--- Excerpted passage Enclosed Below ---

= GRM. Brainfuck =

Novel by Sibylle Berg

GRM. Brainfuck (with GRM pronounced as Grime) is a dystopian novel by the German-Swiss author Sibylle Berg, published in April 2019 by Kiepenheuer & Witsch. In 2019 it won the Swiss Book Prize.

== Plot ==
The novel is set in the near future in the English town of Rochdale and describes the lives of four teenage friends. They belong to the so-called lower class, and their everyday life is characterised by poverty, unkindness and brutality. After all four teenagers lose their original family through various strokes of fate, they move to London, with the aim of taking revenge on people living in London who have had a negative impact on their lives. Here they live outside the city and society in abandoned factories, where they come into contact with the local hacker scene. They are able to locate and observe the targets of their revenge, but these all either die or lead an unhappy existence without any intervention from the main characters. The author also addresses social developments in the course of the novel. For example, due to high unemployment, the unconditional basic income is introduced, but at the same time it is linked to a morally normative, technological state surveillance system. The state also restricts the rights of women and minorities. The four protagonists escape this surveillance through their illegal way of life. Only after a change of government following a political election do they integrate into society, which, according to the end of the book, leads to the isolation of the four participants from each other.

--- End of Enclosed Excerpted passage ---
--- Information provided Enclosed Below ---

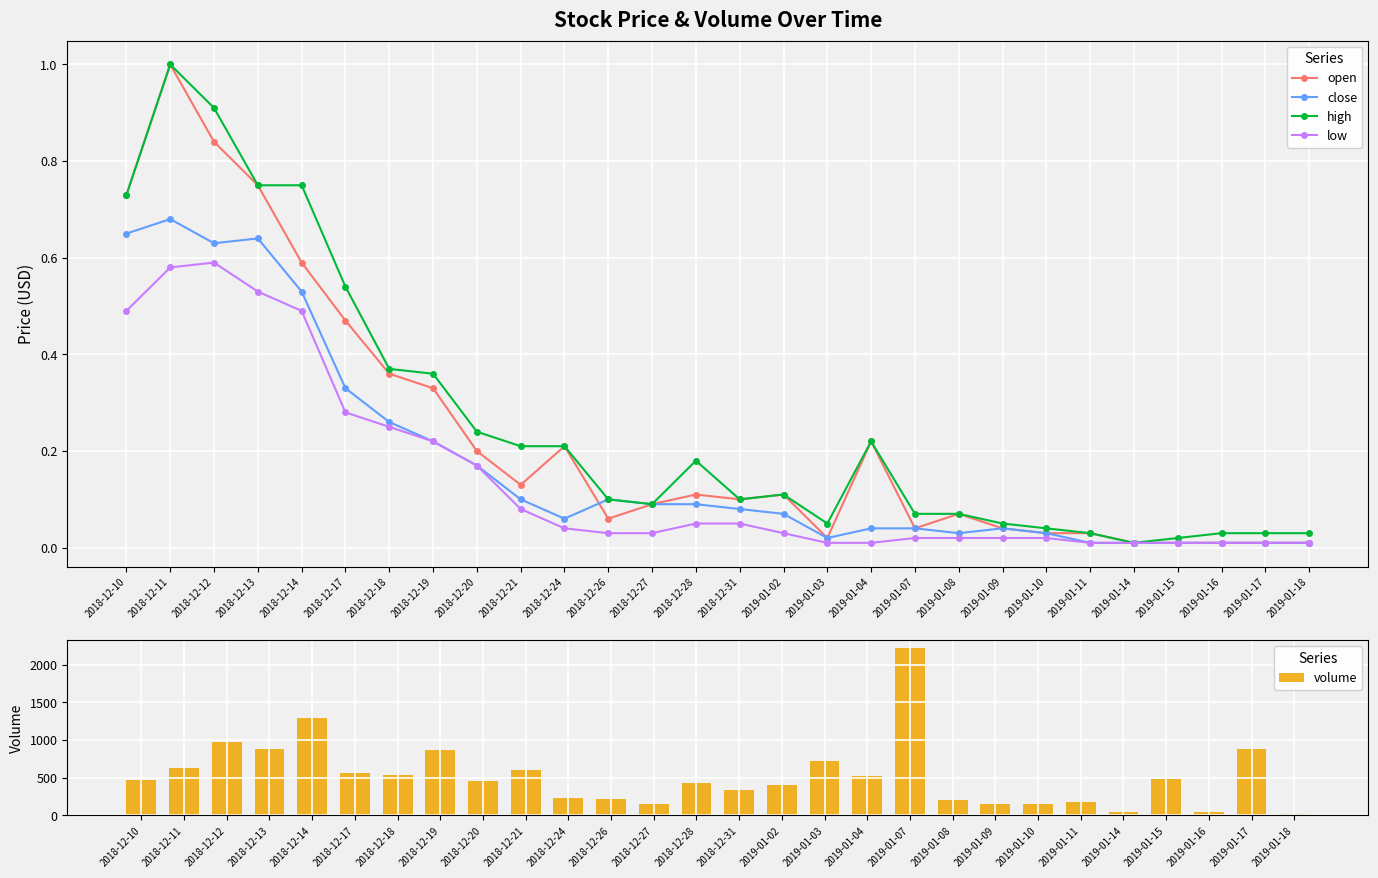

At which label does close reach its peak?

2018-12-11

--- End of Enclosed Information provided ---

§ Tasks
[a] Answer these from the GRM. Brainfuck text, please:
(i) Which publisher released the novel, and in what month and year?
(ii) In which English town is the novel set?
(iii) What is introduced because of high unemployment?
[b] Copy word for word the part of the GRM. Brainfuck text that opens with the words "Novel by Sibylle" and closes with "Swiss Book Prize.".

§ Answers for the tasks
[a]
(i) Kiepenheuer & Witsch, in April 2019.
(ii) Rochdale.
(iii) The unconditional basic income.

[b]
Novel by Sibylle Berg

GRM. Brainfuck (with GRM pronounced as Grime) is a dystopian novel by the German-Swiss author Sibylle Berg, published in April 2019 by Kiepenheuer & Witsch. In 2019 it won the Swiss Book Prize.